Jetzt aber kam noch ein kleines Nachspiel. Ein dumpfer Laut von all den Hunderten von Menschenlippen, der selbst fast wie das Gebrüll eines hungrigen Tieres klang, hatte den Sprung des Löwen begleitet. Gleichzeitig aber hatte eine einzelne Frauenstimme grell aufgeschrien. Sie war jedoch keineswegs von den Lippen der Dame mit der roten Schleife gekommen. Ziemlich weit entfernt von ihr in einer der Logen war jene andere aufgesprungen. Sie hatte bisher so gesessen, daß Paul und Hulda sie nicht hatten sehen können. Jetzt aber war auch für sie die stehende Gestalt deutlich sichtbar geworden, und in allem Schrecken hatten die beiden im Hinuntereilen eine halbe Sekunde Zeit gefunden, um hinüberzuspähen, von wo der Schrei gekommen war. Und als nun Enrico als unbesiegter Apollo hinter den Vorhängen am Eingang der Ställe hatte verschwinden können, da erwachte im beruhigten Herzen seiner Hulda mit Blitzeseile die Erinnerung an jenen verräterischen Schrei und gleichzeitig wieder die stets bereite Eifersucht.
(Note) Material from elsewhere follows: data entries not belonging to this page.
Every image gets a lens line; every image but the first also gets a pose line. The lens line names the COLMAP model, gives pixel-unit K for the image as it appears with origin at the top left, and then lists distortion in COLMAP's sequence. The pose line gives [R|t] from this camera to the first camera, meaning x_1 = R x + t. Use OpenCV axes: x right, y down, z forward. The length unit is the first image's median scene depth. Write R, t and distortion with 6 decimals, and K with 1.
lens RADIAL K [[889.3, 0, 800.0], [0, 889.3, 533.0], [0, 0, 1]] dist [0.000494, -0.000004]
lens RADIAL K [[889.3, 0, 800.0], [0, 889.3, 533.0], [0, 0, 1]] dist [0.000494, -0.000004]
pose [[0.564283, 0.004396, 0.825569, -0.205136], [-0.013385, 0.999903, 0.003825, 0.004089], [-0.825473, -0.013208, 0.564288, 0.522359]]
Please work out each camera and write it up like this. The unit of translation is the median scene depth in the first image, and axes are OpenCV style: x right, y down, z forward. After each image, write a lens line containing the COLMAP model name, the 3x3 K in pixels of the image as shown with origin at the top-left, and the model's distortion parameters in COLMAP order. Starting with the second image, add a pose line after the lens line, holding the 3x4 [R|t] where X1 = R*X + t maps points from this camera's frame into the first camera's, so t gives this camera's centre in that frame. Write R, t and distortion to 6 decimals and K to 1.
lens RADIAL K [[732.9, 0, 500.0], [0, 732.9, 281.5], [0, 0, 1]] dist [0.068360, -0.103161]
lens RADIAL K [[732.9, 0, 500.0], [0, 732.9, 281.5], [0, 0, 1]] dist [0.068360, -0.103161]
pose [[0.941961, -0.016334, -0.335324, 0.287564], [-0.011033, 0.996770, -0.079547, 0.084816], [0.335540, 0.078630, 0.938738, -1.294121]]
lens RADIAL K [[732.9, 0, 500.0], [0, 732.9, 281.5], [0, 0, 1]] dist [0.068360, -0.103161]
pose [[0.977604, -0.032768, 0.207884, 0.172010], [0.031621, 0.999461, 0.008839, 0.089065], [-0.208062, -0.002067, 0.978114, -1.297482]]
Enricos Gattin klammerte die Finger ihrer eisengestählten Hand um den rechten Arm Pauls und rief ihm ins Ohr: Det is se! Die, wo so jequiekt hat, det is se, die andere, wovon ick Sie neulich verzählt habe. Ick muß zu Heinrichen, wenn Se mir aber lieb haben, Herr Doktor, denn bringen Sie mir heraus, wer das Frauenzimmer is!

Weg war sie. Paul aber stand, lächelte und murmelte: Das könnte ich dir heute schon sagen. Ob du's erfahren wirst, ist eine andere Sache.